### TASKS
1 - From the essay about the broken-down Tiguan and learning to sell, output the stretch from "Stunned… I considered" through "low monthly payment.", copied word for word.
2 - Pick up the essay about the broken-down Tiguan and learning to sell after its last sentence, and continue writing it.

### QUOTED PASSAGE
--- START ---

It was early in the morning, I had just spent time in a tow-truck taking my silver Tiguan to the shop. I just figured it was a starter or something. An hour later the guy from the shop took me aside and proceeded to tell me that the “free floating engine” broke a chain and blended every working part into an expensive steel smoothie. He gave me the news that I had a paperweight on my hands. Ugh!
Stunned… I considered my options and walked next door to see if I could buy a car. I was the trapped customer, looking for a way home.
It was on a test drive that I saw an opportunity for comedy. I found myself making my new best friend, Nick the salesman, laugh as I managed to punch up the pain I was feeling. As he let me know about the luxurious seats and amazing stereo system. I realized I really didn’t care about the amenities. I just wanted to get home for a low monthly payment.
A while ago I listened to a book by Darren Hardy about “The Entrepreneurial Roller Coaster” He recalled a sales story of a real estate agent that was killing it in the field. His secret? He didn’t sell real estate. To Jack with an amazing car collection, the agent sold a state of the art garage. To Janet and Fitz that love cooking together, he sold an amazing kitchen. All of his sales were in fact condos, but it wasn’t the condo that these people were buying.
I have just recently looked into selling. When you go to the effort of writing a book; have it become a best seller, and then watch it get dangerously close to #1 on the charts, the altruistic concept of not selling your book sort of gets re-prioritized. It made me ask, do I need to play the sales game too?

--- END ---

### DATA SECTION
--- START ---

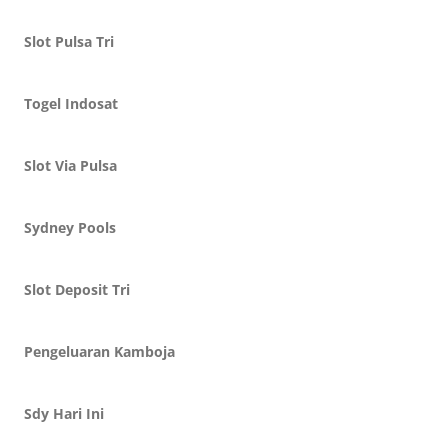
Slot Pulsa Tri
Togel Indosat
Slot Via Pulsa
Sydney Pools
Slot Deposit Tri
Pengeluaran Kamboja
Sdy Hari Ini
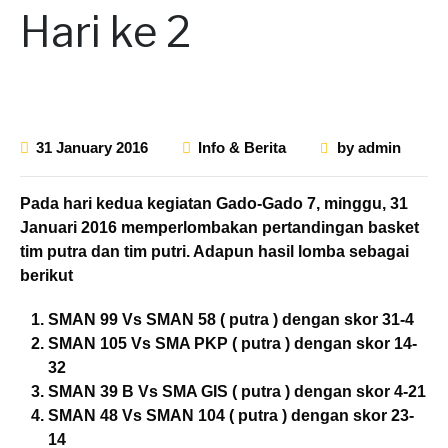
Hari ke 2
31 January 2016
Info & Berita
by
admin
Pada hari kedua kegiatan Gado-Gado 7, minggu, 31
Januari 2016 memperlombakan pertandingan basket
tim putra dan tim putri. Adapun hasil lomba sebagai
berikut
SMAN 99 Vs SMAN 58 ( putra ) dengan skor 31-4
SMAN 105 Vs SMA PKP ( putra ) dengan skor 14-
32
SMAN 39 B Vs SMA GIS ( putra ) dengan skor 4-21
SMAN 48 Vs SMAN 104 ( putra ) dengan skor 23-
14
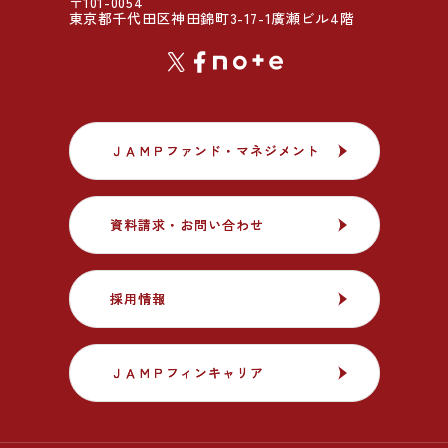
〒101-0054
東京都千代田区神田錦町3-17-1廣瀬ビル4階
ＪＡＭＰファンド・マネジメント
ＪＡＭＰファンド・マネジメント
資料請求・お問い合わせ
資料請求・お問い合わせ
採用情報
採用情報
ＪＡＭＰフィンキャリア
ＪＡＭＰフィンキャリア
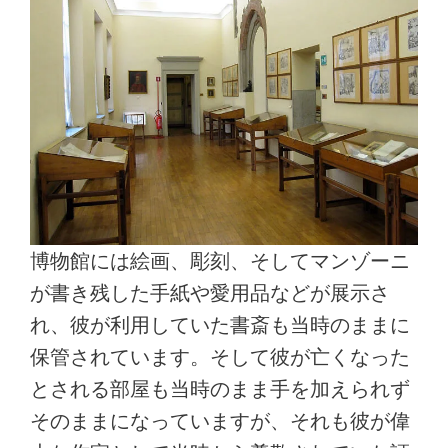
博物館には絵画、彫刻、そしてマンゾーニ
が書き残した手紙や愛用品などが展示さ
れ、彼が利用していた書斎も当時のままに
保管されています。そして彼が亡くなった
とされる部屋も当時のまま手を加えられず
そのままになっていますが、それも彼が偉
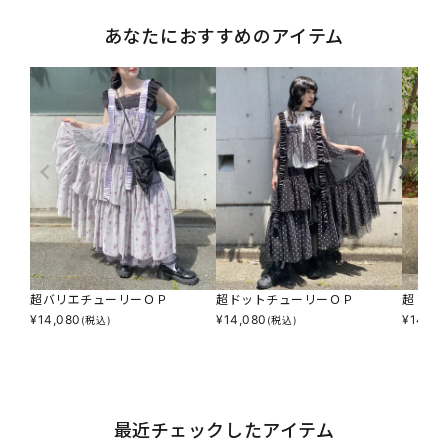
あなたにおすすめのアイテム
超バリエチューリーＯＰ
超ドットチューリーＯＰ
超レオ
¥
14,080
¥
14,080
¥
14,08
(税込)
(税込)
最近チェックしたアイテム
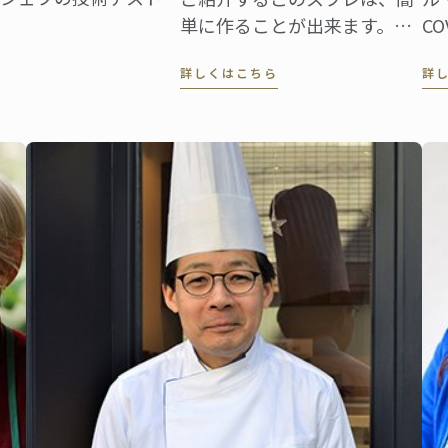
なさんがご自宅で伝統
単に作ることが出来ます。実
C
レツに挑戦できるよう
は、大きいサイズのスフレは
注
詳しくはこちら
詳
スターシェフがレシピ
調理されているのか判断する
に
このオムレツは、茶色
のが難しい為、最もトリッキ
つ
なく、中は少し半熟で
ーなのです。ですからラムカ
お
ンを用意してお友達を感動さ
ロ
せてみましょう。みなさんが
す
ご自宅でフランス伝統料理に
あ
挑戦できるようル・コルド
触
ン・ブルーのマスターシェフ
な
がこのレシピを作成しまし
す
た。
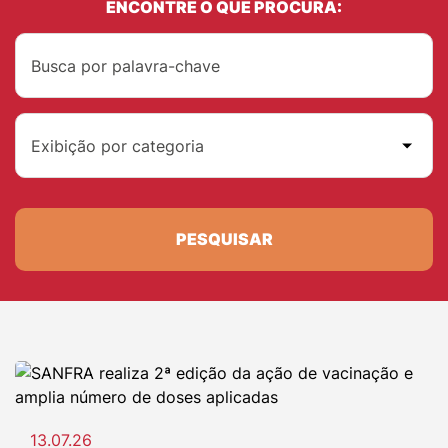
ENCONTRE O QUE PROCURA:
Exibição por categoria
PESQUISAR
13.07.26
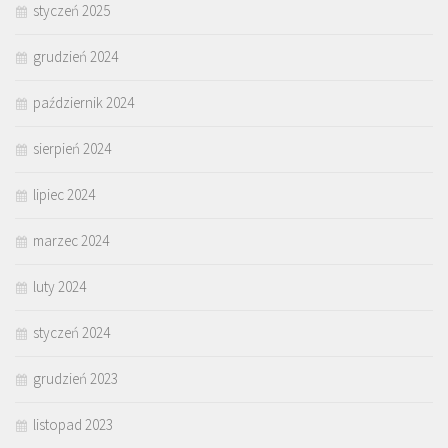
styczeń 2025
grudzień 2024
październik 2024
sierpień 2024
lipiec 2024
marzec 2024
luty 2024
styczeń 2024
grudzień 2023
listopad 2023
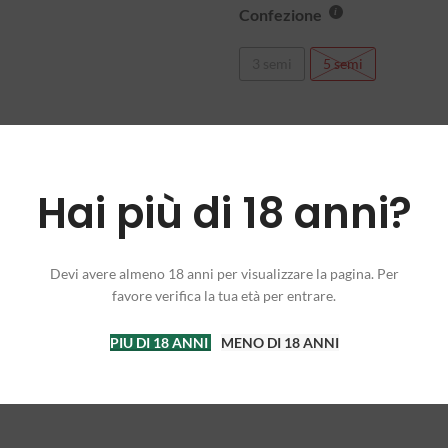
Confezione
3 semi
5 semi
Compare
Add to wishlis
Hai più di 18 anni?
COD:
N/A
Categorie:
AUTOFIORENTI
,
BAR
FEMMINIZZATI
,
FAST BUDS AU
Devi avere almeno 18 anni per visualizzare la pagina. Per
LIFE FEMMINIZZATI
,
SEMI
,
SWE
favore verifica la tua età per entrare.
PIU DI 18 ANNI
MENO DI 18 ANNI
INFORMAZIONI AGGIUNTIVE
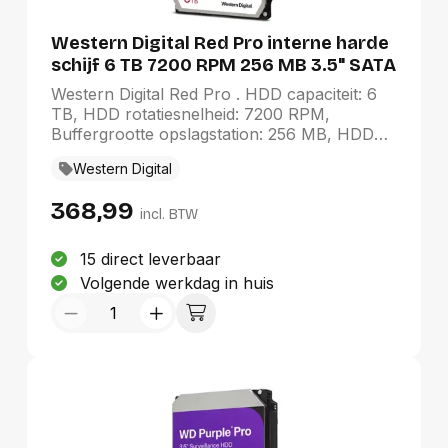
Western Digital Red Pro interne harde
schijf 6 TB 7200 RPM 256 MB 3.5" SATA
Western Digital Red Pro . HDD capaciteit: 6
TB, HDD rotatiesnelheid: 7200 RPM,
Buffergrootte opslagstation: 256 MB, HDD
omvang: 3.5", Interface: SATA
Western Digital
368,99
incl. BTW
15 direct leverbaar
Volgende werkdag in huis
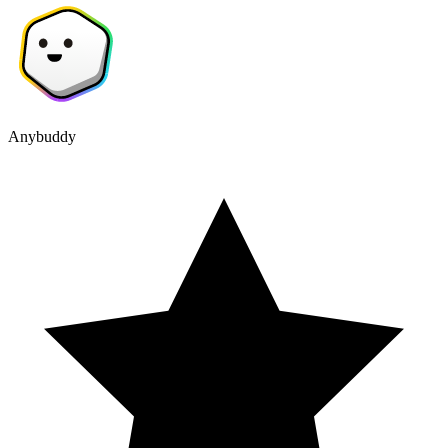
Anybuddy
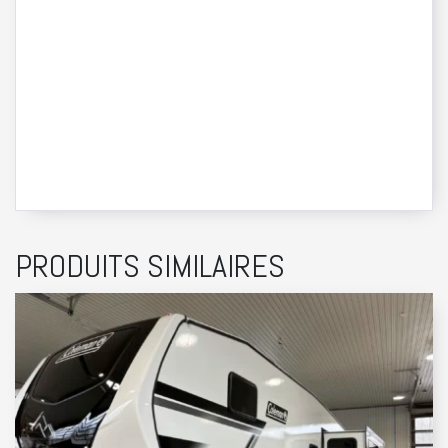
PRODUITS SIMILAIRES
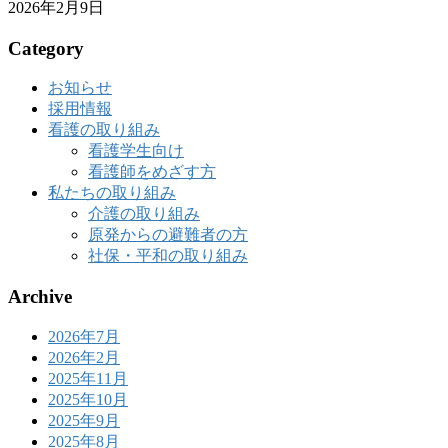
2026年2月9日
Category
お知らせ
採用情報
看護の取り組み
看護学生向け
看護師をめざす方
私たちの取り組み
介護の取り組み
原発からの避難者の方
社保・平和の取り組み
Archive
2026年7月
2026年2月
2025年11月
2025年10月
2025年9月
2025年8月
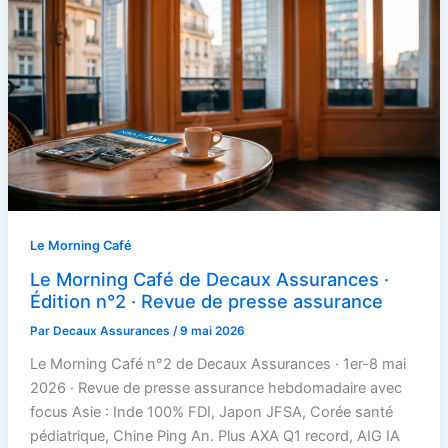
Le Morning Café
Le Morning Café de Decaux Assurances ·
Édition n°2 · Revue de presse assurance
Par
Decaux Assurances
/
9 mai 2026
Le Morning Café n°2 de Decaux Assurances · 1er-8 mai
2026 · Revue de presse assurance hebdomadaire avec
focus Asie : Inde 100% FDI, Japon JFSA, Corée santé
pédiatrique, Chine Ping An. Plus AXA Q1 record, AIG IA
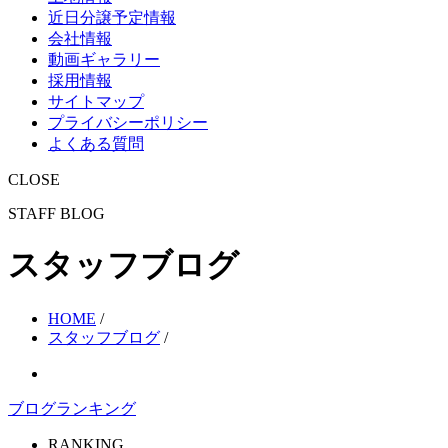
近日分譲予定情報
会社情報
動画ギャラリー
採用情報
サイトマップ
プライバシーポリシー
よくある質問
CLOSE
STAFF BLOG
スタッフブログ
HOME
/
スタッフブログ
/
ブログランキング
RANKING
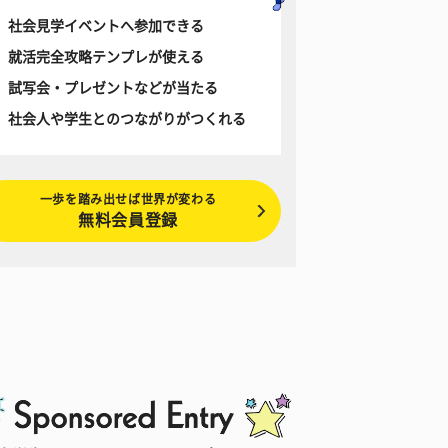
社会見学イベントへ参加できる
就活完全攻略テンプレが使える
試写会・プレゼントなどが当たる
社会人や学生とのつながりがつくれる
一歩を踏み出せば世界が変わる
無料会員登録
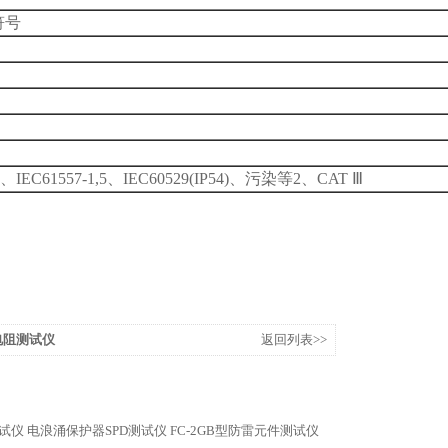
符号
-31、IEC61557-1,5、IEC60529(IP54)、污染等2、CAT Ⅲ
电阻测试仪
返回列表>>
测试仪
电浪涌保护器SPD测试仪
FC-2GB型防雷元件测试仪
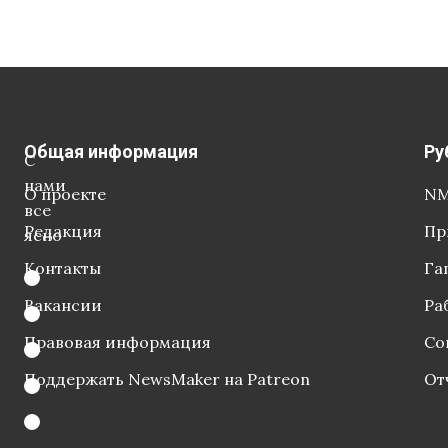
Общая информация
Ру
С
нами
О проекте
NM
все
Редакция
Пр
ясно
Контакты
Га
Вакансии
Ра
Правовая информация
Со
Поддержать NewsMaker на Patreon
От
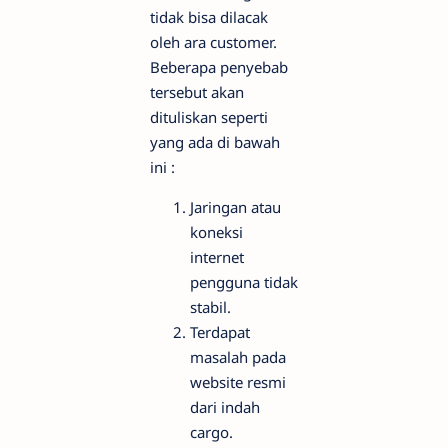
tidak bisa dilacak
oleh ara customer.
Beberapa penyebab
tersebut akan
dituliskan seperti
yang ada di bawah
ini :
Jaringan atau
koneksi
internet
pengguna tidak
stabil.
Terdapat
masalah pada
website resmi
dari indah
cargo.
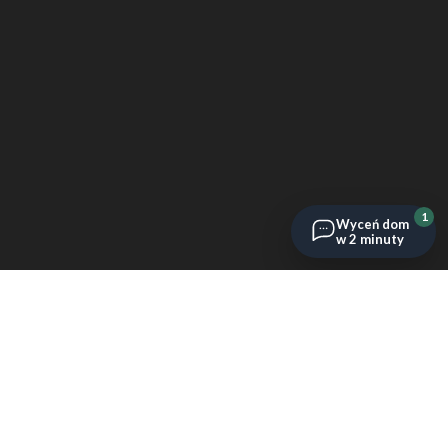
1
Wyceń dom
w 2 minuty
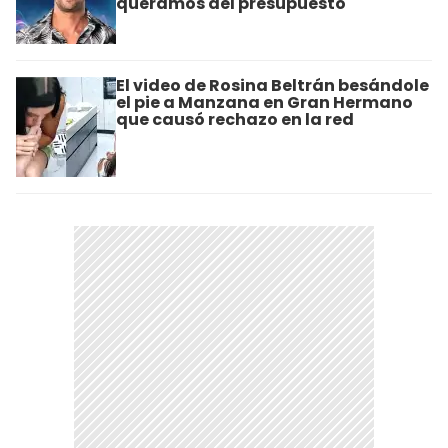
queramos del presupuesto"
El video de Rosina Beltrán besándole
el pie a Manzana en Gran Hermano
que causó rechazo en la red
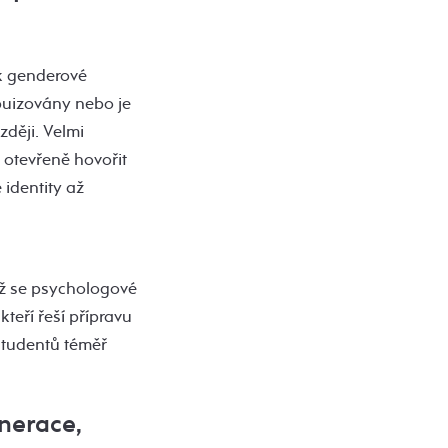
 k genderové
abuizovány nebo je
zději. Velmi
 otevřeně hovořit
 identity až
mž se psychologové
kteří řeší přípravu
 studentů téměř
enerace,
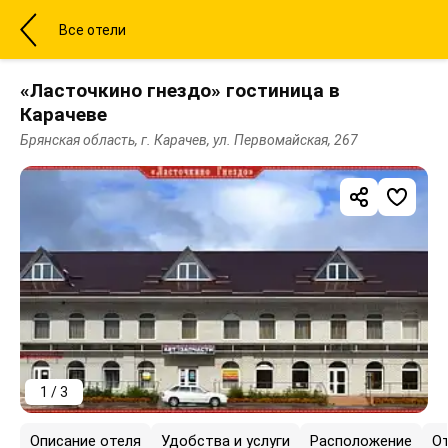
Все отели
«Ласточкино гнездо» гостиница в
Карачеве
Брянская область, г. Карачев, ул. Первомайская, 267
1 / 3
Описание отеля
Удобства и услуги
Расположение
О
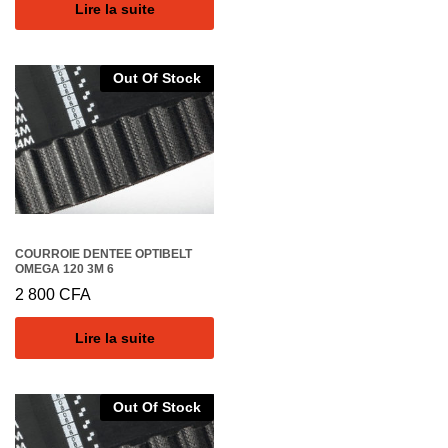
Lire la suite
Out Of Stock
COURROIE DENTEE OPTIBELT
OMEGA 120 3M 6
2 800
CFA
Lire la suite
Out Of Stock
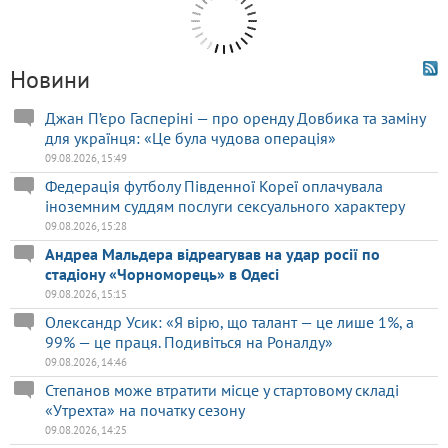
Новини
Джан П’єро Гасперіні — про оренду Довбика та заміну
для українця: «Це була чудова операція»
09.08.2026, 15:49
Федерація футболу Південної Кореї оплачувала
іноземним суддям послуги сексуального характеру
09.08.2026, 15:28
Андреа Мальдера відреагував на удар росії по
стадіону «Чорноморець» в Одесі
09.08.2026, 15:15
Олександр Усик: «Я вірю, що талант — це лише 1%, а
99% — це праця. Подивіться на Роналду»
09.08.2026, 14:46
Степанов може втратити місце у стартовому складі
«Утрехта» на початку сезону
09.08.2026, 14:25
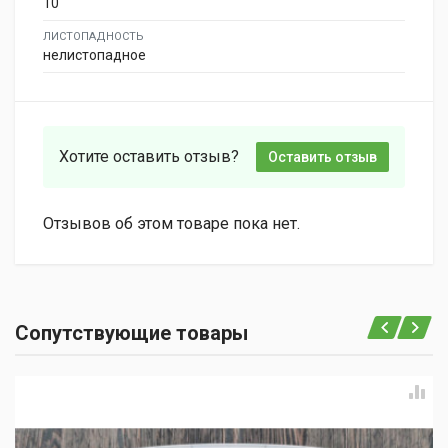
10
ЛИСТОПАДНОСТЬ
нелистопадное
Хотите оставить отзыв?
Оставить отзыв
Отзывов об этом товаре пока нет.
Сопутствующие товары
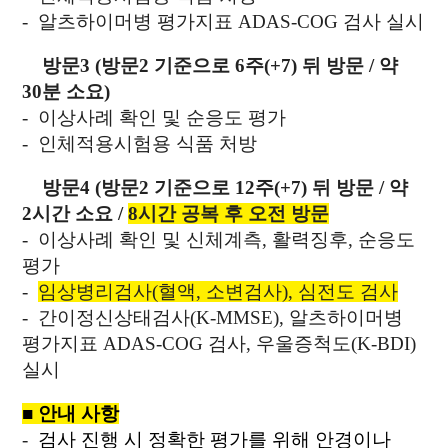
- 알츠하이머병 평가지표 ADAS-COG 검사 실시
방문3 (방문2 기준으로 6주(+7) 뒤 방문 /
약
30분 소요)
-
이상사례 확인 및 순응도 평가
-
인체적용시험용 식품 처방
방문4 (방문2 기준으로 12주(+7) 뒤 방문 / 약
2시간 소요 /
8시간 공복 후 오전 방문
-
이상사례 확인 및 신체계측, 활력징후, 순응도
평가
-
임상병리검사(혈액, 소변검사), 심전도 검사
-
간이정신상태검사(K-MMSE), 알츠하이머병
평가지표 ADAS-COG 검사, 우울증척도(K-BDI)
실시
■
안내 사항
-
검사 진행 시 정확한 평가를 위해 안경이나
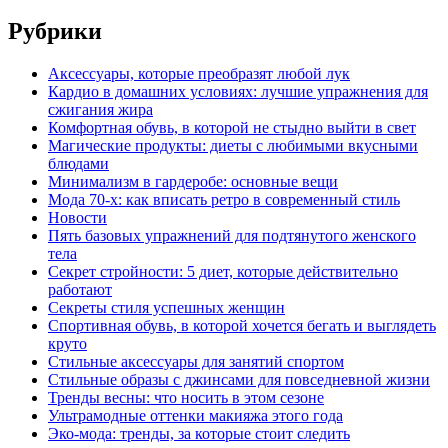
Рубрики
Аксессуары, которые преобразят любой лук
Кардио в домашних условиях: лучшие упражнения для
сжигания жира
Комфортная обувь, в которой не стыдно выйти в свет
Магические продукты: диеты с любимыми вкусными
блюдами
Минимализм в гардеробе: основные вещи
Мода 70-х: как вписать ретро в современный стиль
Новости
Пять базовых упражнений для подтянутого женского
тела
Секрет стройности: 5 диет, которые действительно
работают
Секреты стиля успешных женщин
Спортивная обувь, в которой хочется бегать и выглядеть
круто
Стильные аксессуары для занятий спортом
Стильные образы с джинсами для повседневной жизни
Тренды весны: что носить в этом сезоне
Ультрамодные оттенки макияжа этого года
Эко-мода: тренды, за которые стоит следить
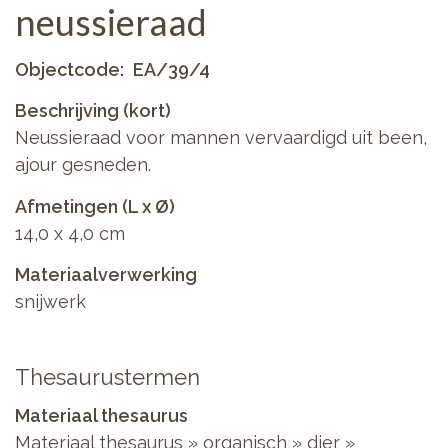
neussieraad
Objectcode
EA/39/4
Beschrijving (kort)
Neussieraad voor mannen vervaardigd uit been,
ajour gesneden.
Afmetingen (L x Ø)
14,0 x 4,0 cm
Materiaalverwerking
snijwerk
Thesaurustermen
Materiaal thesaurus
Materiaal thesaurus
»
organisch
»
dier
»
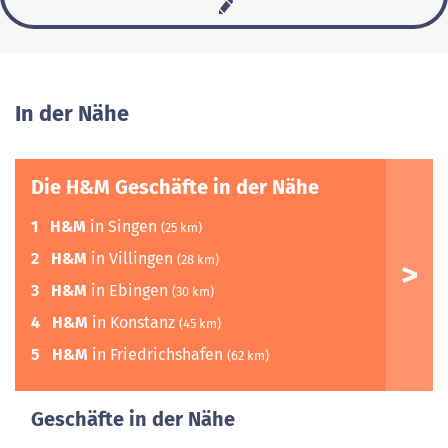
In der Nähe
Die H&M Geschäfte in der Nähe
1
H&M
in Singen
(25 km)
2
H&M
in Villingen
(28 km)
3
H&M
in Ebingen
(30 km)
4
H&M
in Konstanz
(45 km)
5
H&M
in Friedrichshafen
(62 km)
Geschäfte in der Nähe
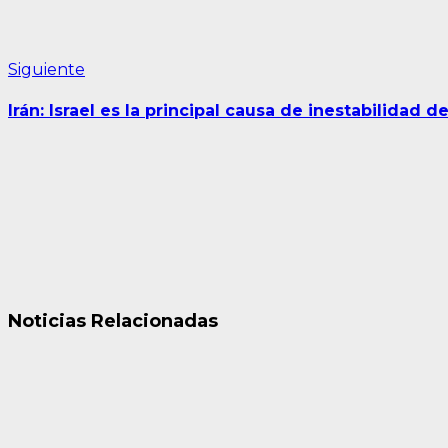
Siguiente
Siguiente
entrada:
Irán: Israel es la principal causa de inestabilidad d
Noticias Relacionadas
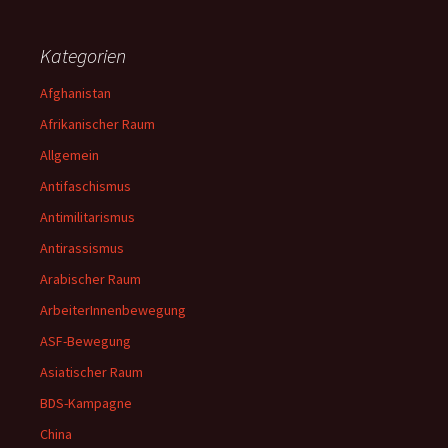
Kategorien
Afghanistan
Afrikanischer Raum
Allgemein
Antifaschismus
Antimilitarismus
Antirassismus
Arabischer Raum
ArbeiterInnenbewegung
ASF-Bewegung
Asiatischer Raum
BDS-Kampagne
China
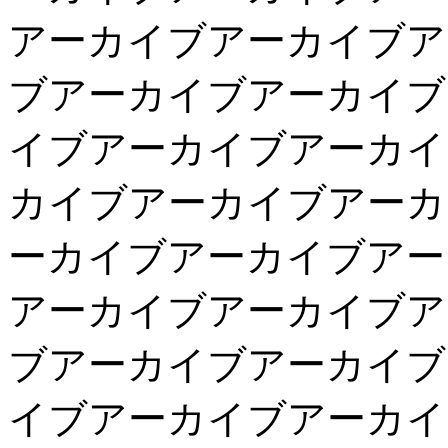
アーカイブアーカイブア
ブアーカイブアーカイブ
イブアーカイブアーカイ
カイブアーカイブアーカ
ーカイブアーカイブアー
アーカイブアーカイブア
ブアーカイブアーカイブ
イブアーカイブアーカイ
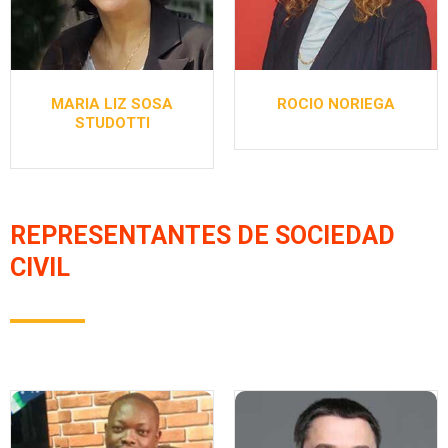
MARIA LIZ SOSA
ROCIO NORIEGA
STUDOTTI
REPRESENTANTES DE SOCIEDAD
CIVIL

--- END ---

### ANSWERS
1 -
Stunned… I considered my options and walked next door to see if I could buy a car. I was the trapped customer, looking for a way home.
It was on a test drive that I saw an opportunity for comedy. I found myself making my new best friend, Nick the salesman, laugh as I managed to punch up the pain I was feeling. As he let me know about the luxurious seats and amazing stereo system. I realized I really didn’t care about the amenities. I just wanted to get home for a low monthly payment.

2 -
I was recently talking to my friend Tony Morales who does sales for a living, and he told me this: “Nobody wants to be sold anything, but people love to buy stuff! Add value to people’s lives and you won’t have to sell anything. They’ll be asking you for what you have.” I think that is the shift in mindset that I need to take on this four letter word called “SELL”. No one wants to be sold anything just like I don’t want to to be slimy and gross. But I do love buying stuff! And I will save up my money and buy a book that will make my life easier, better and more fun.
I continued my conversation with Tony and then extended it to my friend and locker partner in high school John Le who is a Colonial Life representative. Both of them do sales for a living. They Sell you stuff! This information may initially cause you to put up your personal shield. But in our conversations, both of them emphasized that what they do is: form relationships with people and then solve their problems. More than anything else, it is their job to spend time getting to know you. If it works that their products are the solutions to your problems then win/win!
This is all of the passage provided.